#2
“Gazze savaşı patlamadan tam bir ay evvel İsrail'in Yediot Ahronot gazetesinde enteresan bir haber çıkmıştı. Fakat Türk basınında ilgi görmedi.
1930'ların başında George Hamdani isimli bir Yahudi, İran'ın Hemedan şehrinden Orta Afrika ülkesi Çad'a gidiyor. O sırada başkent Encemine'de inşaatı yeni tamamlanan büyük bir cami için müezzin aranıyor.
Kendisini Müslüman gibi tanıtan Hamdani, vazifeye talip oluyor. Zamanla cemaate kendini benimsetiyor. Bir Müslüman kadınla evleniyor.
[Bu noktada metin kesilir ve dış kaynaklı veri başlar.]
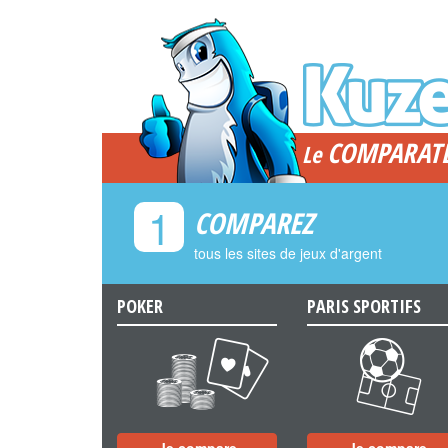
COMPARAT
Le
1
COMPAREZ
tous les sites de jeux d'argent
POKER
PARIS SPORTIFS
a
b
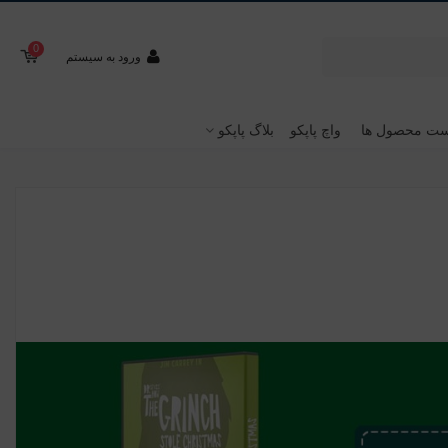
0
ورود به سیستم
ت محصول ها
واچ پاپکو
بلاگ پاپکو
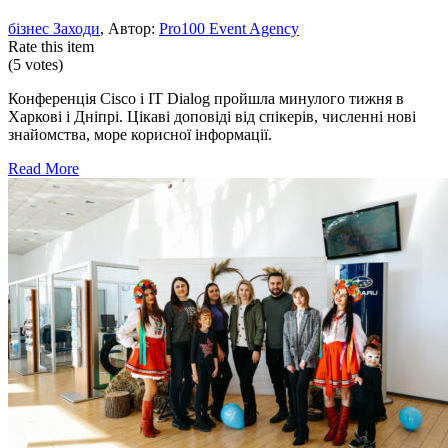
бізнес Заходи
, Автор:
Pro100 Event Agency
Rate this item
(5 votes)
Конференція Cisco і IT Dialog пройшла минулого тижня в
Харкові і Дніпрі. Цікаві доповіді від спікерів, численні нові
знайомства, море корисної інформації.
Read More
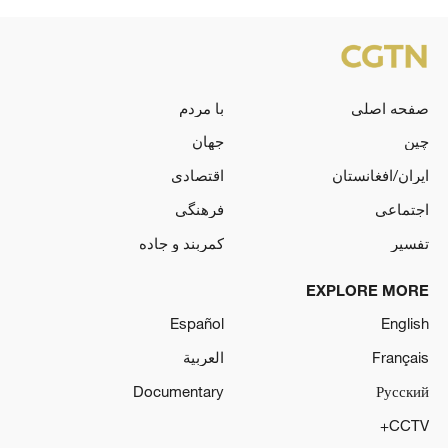
صفحه اصلی
با مردم
چین
جهان
ایران/افغانستان
اقتصادی
اجتماعی
فرهنگی
تفسیر
کمربند و جاده
EXPLORE MORE
Español
English
Français
العربية
Documentary
Русский
CCTV+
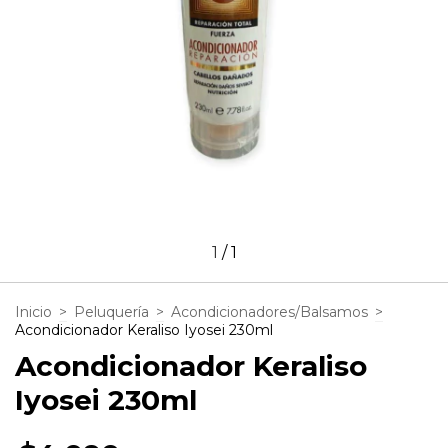
1
/
1
Inicio
>
Peluquería
>
Acondicionadores/Balsamos
>
Acondicionador Keraliso Iyosei 230ml
Acondicionador Keraliso
Iyosei 230ml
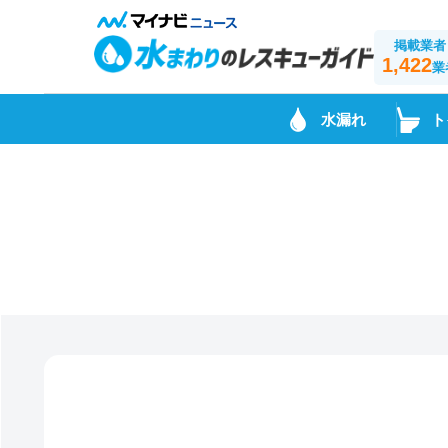
掲載業者
1,422
業
水漏れ
ト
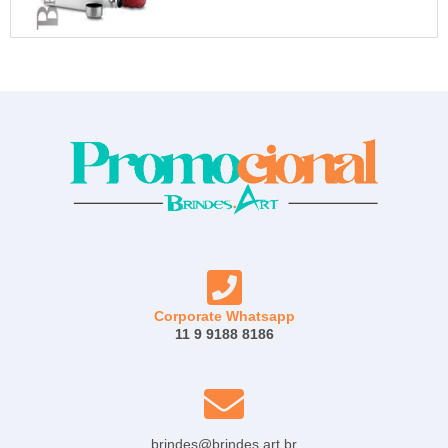
Corporate Whatsapp
11 9 9188 8186
brindes@brindes.art.br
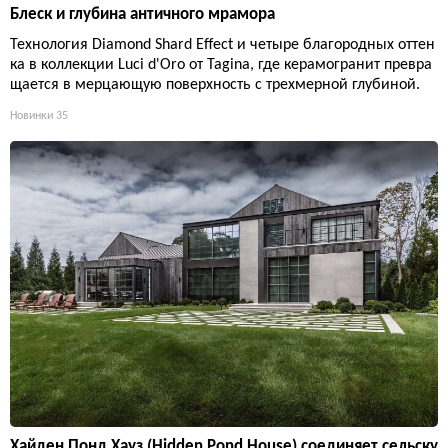
Блеск и глубина античного мрамора
Технология Diamond Shard Effect и четыре благородных оттен
ка в коллекции Luci d'Oro от Tagina, где керамогранит превра
щается в мерцающую поверхность с трехмерной глубиной.
Новинки
35
Хайден Понд Хауз (Hidden Pond House) соединяет сельску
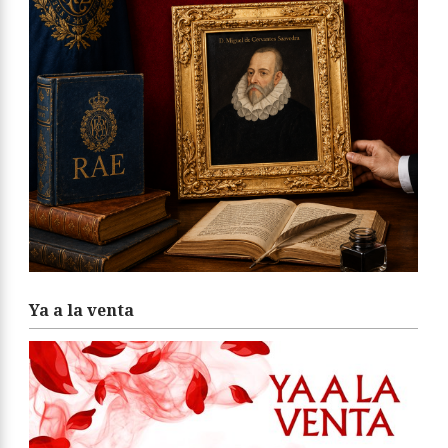
Ya a la venta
Yedi çocuğu oluyor. On yılda 40 ev, iki otel ve bir sinema salonunun da dâhil olduğu büyük bir servet biriktiriyor.
1943'te artık camiye gitmeyi bırakıp kimliğini açıklıyor, "Aslında ben Yahudiyim" diyor.
Ülke 1960'ta bağımsızlığını ilan ediyor. İsrailli elçi iki yıl sonra Tel Aviv'e "Çad'daki tek Yahudi'yi buldum" diye bir belge gönderiyor.
61 yıl sonra gizliliği kaldırılınca ortaya çıkan mektupta İsrailli elçi, Çadlıların Hamdani'nin Yahudi olduğunu öğrenince ne tepki verdiklerini şöyle anlatıyor:
"Bu elbette şehirde büyük bir kargaşaya neden oldu ancak Hamdani fazlasıyla zengindi, köklü bir yapıya sahipti ve çıkarları olan insanlar tarafından korunuyordu. Ayrıca Afrika'nın hiçbir şeyi fazla ciddiye almama eğilimi nedeniyle de bu mesele unutuldu."
Al Afrika'yı vur Müslüman coğrafyasına... Adamlar işi çözmüş! Ne kadar ibretlik değil mi? Bilemezsiniz... Kimi zaman karşınıza din adamı, kimi zaman siyasetçi, parti lideri, akademisyen, gazeteci olarak çıkarlar... İşte Siyonizm budur.”